Maximizing storage resources using ORC
You can conserve storage in a number of ways, but using the Optimized Row Columnar (ORC) file format for storing Apache Hive data is most effective. ORC is the default storage for Hive data.
The ORC file format for Hive data storage is recommended for the following reasons:
- Efficient compression: Stored as columns and compressed, which leads to smaller disk reads. The columnar format is also ideal for vectorization optimizations in Tez.
- Fast reads: ORC has a built-in index, min/max values, and other aggregates that cause entire stripes to be skipped during reads. In addition, predicate pushdown pushes filters into reads so that minimal rows are read. And Bloom filters further reduce the number of rows that are returned.
- Proven in large-scale deployments: Facebook uses the ORC file format for a 300+ PB deployment.

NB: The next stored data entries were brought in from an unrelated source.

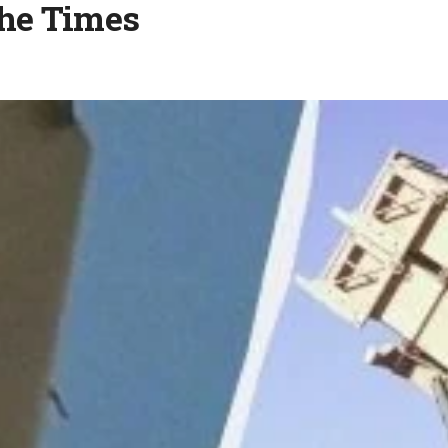
The Times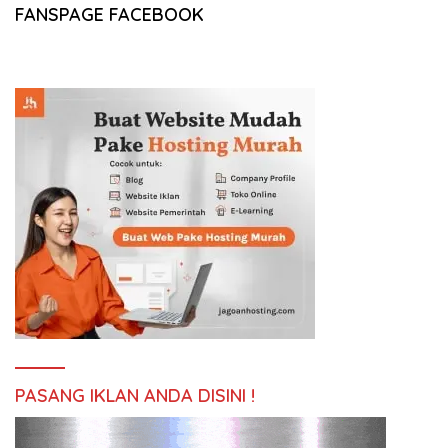
FANSPAGE FACEBOOK
PASANG IKLAN ANDA DISINI !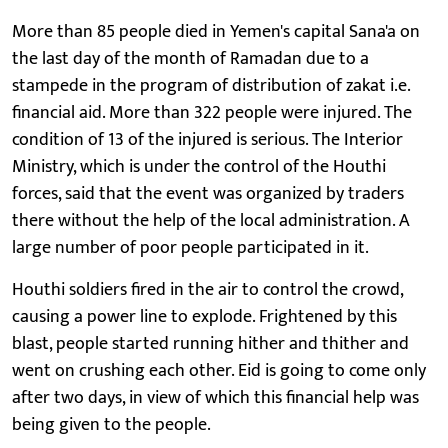
More than 85 people died in Yemen's capital Sana'a on
the last day of the month of Ramadan due to a
stampede in the program of distribution of zakat i.e.
financial aid. More than 322 people were injured. The
condition of 13 of the injured is serious. The Interior
Ministry, which is under the control of the Houthi
forces, said that the event was organized by traders
there without the help of the local administration. A
large number of poor people participated in it.
Houthi soldiers fired in the air to control the crowd,
causing a power line to explode. Frightened by this
blast, people started running hither and thither and
went on crushing each other. Eid is going to come only
after two days, in view of which this financial help was
being given to the people.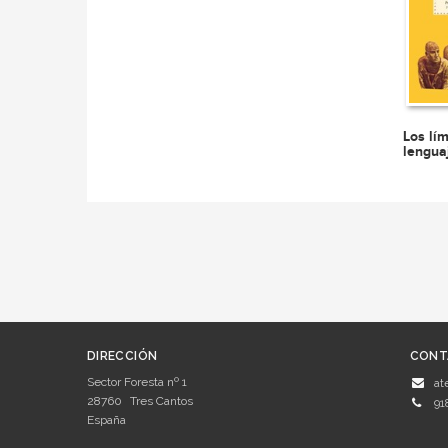
Los lím
lengua
DIRECCIÓN
CONT
Sector Foresta nº 1
at
28760
Tres Cantos
91
España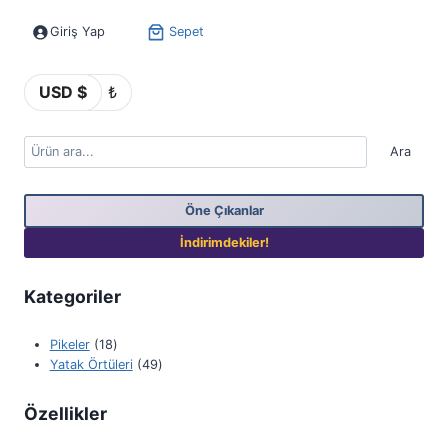
Giriş Yap
Sepet
USD $
₺
Ara
Öne Çıkanlar
İndirimdekiler!
Kategoriler
Pikeler
18
Yatak Örtüleri
49
Özellikler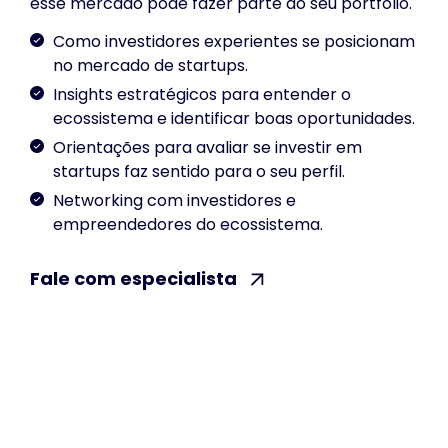
esse mercado pode fazer parte do seu portfólio.
Como investidores experientes se posicionam
no mercado de startups.
Insights estratégicos para entender o
ecossistema e identificar boas oportunidades.
Orientações para avaliar se investir em
startups faz sentido para o seu perfil.
Networking com investidores e
empreendedores do ecossistema.
Fale com especialista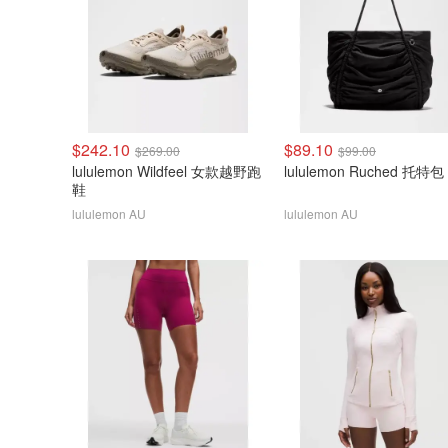
$242.10
$89.10
$269.00
$99.00
lululemon Wildfeel 女款越野跑
lululemon Ruched 托特包
鞋
lululemon AU
lululemon AU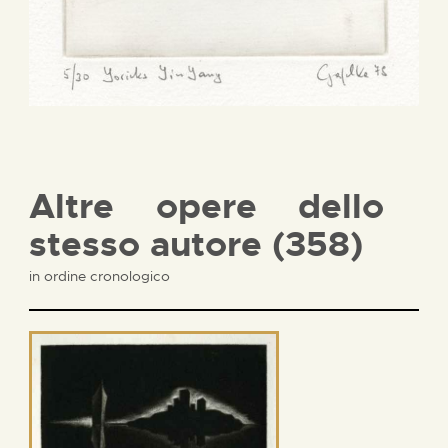
Altre opere dello
stesso autore (358)
in ordine cronologico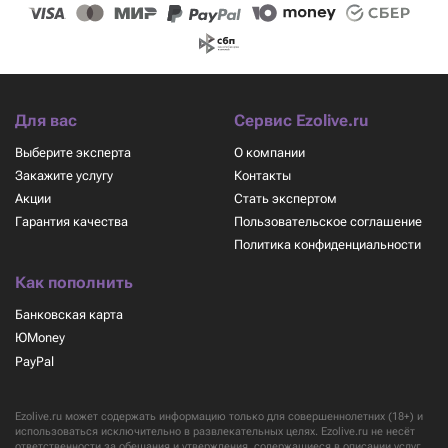
Для вас
Сервис Ezolive.ru
Выберите эксперта
О компании
Закажите услугу
Контакты
Акции
Стать экспертом
Гарантия качества
Пользовательское соглашение
Политика конфиденциальности
Как пополнить
Банковская карта
ЮMoney
PayPal
Ezolive.ru может содержать информацию только для совершеннолетних (18+) и
использоваться исключительно в развлекательных целях. Ezolive.ru не несёт
ответственности за обещания и утверждения, содержащиеся в описании услуг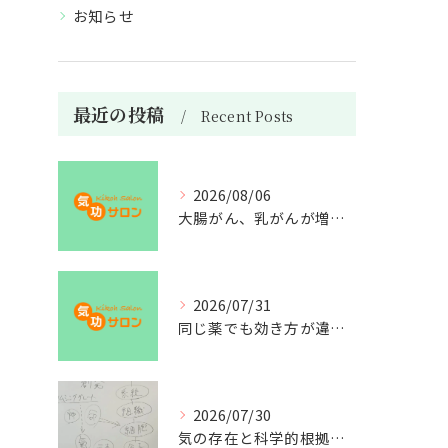
お知らせ
最近の投稿
Recent Posts
2026/08/06
大腸がん、乳がんが増えた理由
2026/07/31
同じ薬でも効き方が違う？
2026/07/30
気の存在と科学的根拠の授業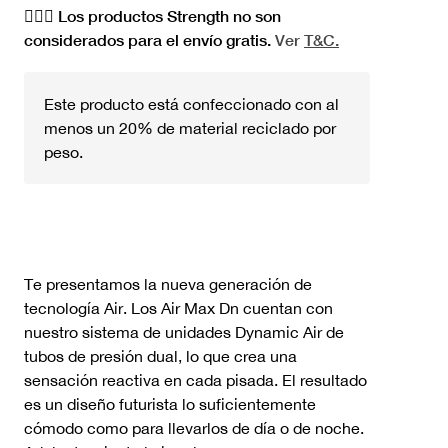
🏋🏻‍♀️ Los productos Strength no son
considerados para el envío gratis.
Ver
T&C.
Este producto está confeccionado con al
menos un 20% de material reciclado por
peso.
Te presentamos la nueva generación de
tecnología Air. Los Air Max Dn cuentan con
nuestro sistema de unidades Dynamic Air de
tubos de presión dual, lo que crea una
sensación reactiva en cada pisada. El resultado
es un diseño futurista lo suficientemente
cómodo como para llevarlos de día o de noche.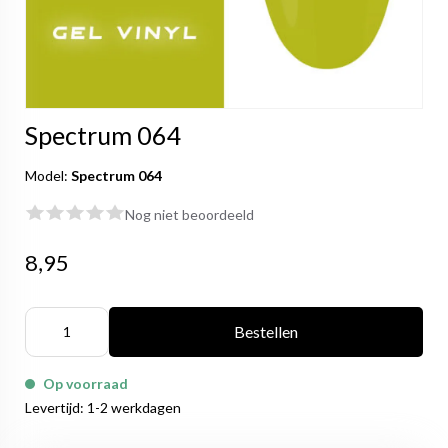
Spectrum 064
Model:
Spectrum 064
Nog niet beoordeeld
8,95
Bestellen
Op voorraad
Levertijd: 1-2 werkdagen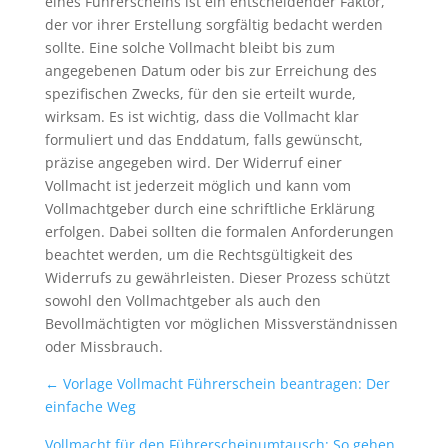
eines Führerscheins ist ein entscheidender Faktor,
der vor ihrer Erstellung sorgfältig bedacht werden
sollte. Eine solche Vollmacht bleibt bis zum
angegebenen Datum oder bis zur Erreichung des
spezifischen Zwecks, für den sie erteilt wurde,
wirksam. Es ist wichtig, dass die Vollmacht klar
formuliert und das Enddatum, falls gewünscht,
präzise angegeben wird. Der Widerruf einer
Vollmacht ist jederzeit möglich und kann vom
Vollmachtgeber durch eine schriftliche Erklärung
erfolgen. Dabei sollten die formalen Anforderungen
beachtet werden, um die Rechtsgültigkeit des
Widerrufs zu gewährleisten. Dieser Prozess schützt
sowohl den Vollmachtgeber als auch den
Bevollmächtigten vor möglichen Missverständnissen
oder Missbrauch.
←
Vorlage Vollmacht Führerschein beantragen: Der
einfache Weg
Vollmacht für den Führerscheinumtausch: So gehen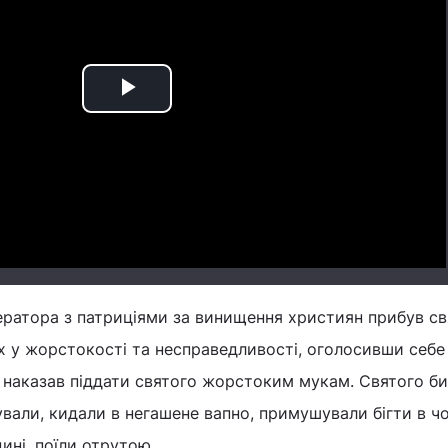
Play
Video
ератора з патриціями за винищення християн прибув с
їх у жорстокості та несправедливості, оголосивши себе
 наказав піддати святого жорстоким мукам. Святого б
али, кидали в негашене вапно, примушували бігти в чо
ні, поїли отрутою.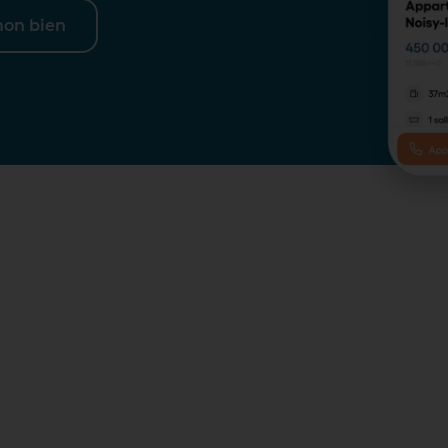
mon bien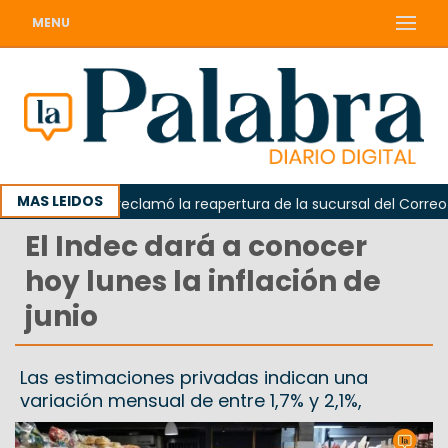
MENU
MAS LEIDOS
Odarda reclamó la reapertura de la sucursal del Correo Arg
El Indec dará a conocer
hoy lunes la inflación de
junio
Las estimaciones privadas indican una
variación mensual de entre 1,7% y 2,1%,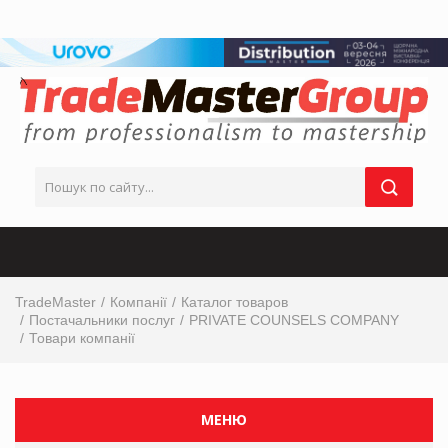
TradeMaster
Компанії
Каталог товаров
Постачальники послуг
PRIVATE COUNSELS COMPANY
Товари компанії
МЕНЮ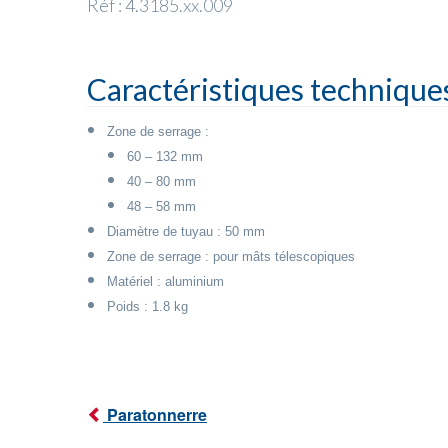
Réf : 4.3185.xx.009
Caractéristiques technique
Zone de serrage :
60 – 132 mm
40 – 80 mm
48 – 58 mm
Diamètre de tuyau : 50 mm
Zone de serrage : pour mâts télescopiques
Matériel : aluminium
Poids : 1.8 kg
Paratonnerre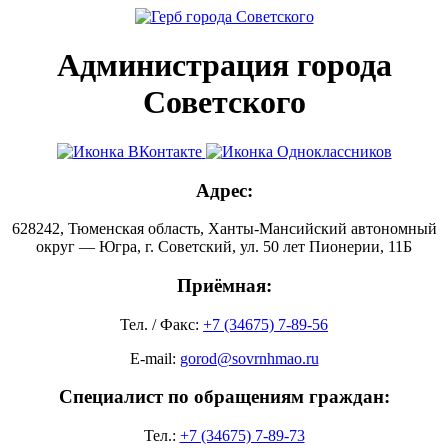
Администрация города
Советского
Адрес:
628242, Тюменская область, Ханты-Мансийский автономный
округ — Югра, г. Советский, ул. 50 лет Пионерии, 11Б
Приёмная:
Тел. / Факс:
+7 (34675) 7-89-56
E-mail:
gorod@sovrnhmao.ru
Специалист по обращениям граждан:
Тел.:
+7 (34675) 7-89-73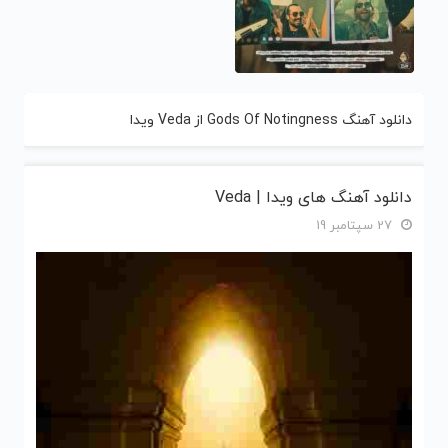
دانلود آهنگ Gods Of Notingness از Veda ویدا
دانلود آهنگ های ویدا | Veda
27 سپتامبر 19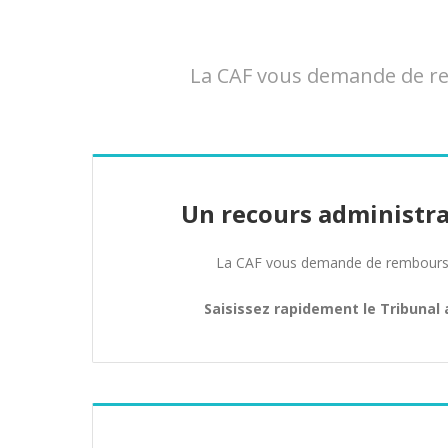
La CAF vous demande de re
Un recours administra
La CAF vous demande de rembours
Saisissez rapidement le Tribunal 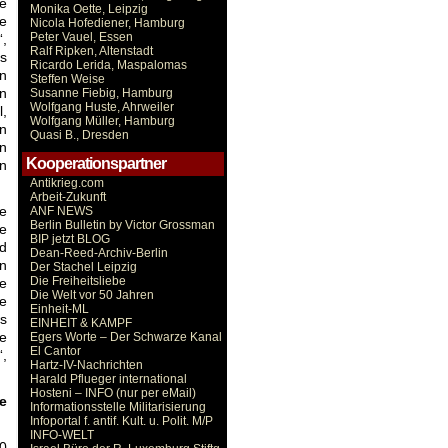
te
Monika Oette, Leipzig
e
Nicola Hofediener, Hamburg
Peter Vauel, Essen
“,
Ralf Ripken, Altenstadt
ls
Ricardo Lerida, Maspalomas
en
Steffen Weise
In
Susanne Fiebig, Hamburg
Wolfgang Huste, Ahrweiler
l,
Wolfgang Müller, Hamburg
en
Quasi B., Dresden
in
Kooperationspartner
n
Antikrieg.com
Arbeit-Zukunft
ie
ANF NEWS
Berlin Bulletin by Victor Grossman
e
BIP jetzt BLOG
rd
Dean-Reed-Archiv-Berlin
en
Der Stachel Leipzig
Die Freiheitsliebe
e
Die Welt vor 50 Jahren
ie
Einheit-ML
s
EINHEIT & KAMPF
e
Egers Worte – Der Schwarze Kanal
El Cantor
“,
Hartz-IV-Nachrichten
Harald Pflueger international
Hosteni – INFO (nur per eMail)
e
Informationsstelle Militarisierung
Infoportal f. antif. Kult. u. Polit. M/P
INFO-WELT
20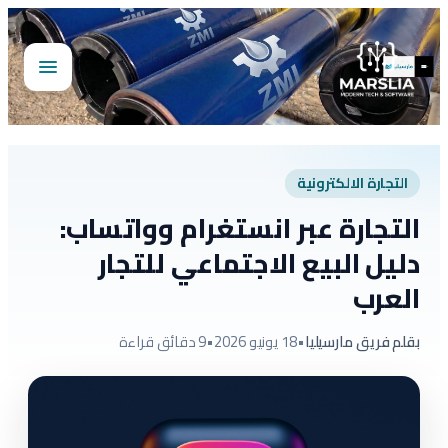
تخطى
إلى
المحتوى
فتح
القائمة
التجارة الالكترونية
التجارة عبر انستغرام وواتساب:
دليل البيع الاجتماعي للتجار
العرب
بقلم فريق مارسيليا
•
18 يونيو 2026
•
9 دقائق قراءة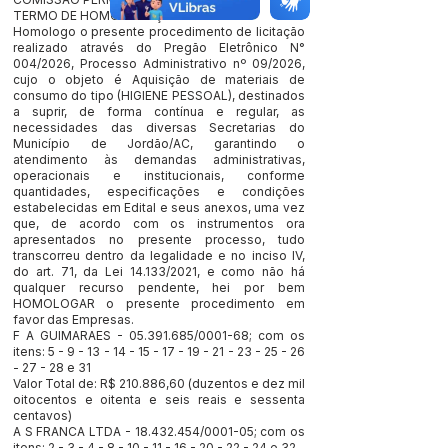
TERMO DE HOMOLOGAÇÃO
Homologo o presente procedimento de licitação
realizado através do Pregão Eletrônico N°
004/2026, Processo Administrativo nº 09/2026,
cujo o objeto é Aquisição de materiais de
consumo do tipo (HIGIENE PESSOAL), destinados
a suprir, de forma contínua e regular, as
necessidades das diversas Secretarias do
Município de Jordão/AC, garantindo o
atendimento às demandas administrativas,
operacionais e institucionais, conforme
quantidades, especificações e condições
estabelecidas em Edital e seus anexos, uma vez
que, de acordo com os instrumentos ora
apresentados no presente processo, tudo
transcorreu dentro da legalidade e no inciso IV,
do art. 71, da Lei 14.133/2021, e como não há
qualquer recurso pendente, hei por bem
HOMOLOGAR o presente procedimento em
favor das Empresas.
F A GUIMARAES -
05.391.685
/0001-68; com os
itens:
5 - 9 - 13 - 14 - 15 - 17 - 19 - 21 - 23
-
25 - 26
- 27 - 28
e 31
Valor Total de: R$ 210.886,60 (duzentos e dez mil
oitocentos e oitenta e seis reais e sessenta
centavos)
A S FRANCA LTDA -
18.432.454
/0001-05; com os
itens:
2 - 3 - 4 - 8 - 10 - 11 - 16 - 20 - 22 - 24
e 32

ORC provides the best Hive performance overall. In addition, to specifying the storage format, you can also specify a compression algorithm for the table, as shown in the following example:
CREATE TABLE addresses (
name string,
street string,
city string,
state string,
zip int
) STORED AS orc TBLPROPERTIES ("orc.compress"="Zlib");
Setting the compression algorithm is usually not required because your Hive settings include a default algorithm. Using ORC advanced properties, you can create bloom filters for columns frequently used in point lookups.
Hive supports Parquet and other formats for insert-only ACID tables and external tables. You can also write your own SerDes (Serializers, Deserializers) interface to support custom file formats.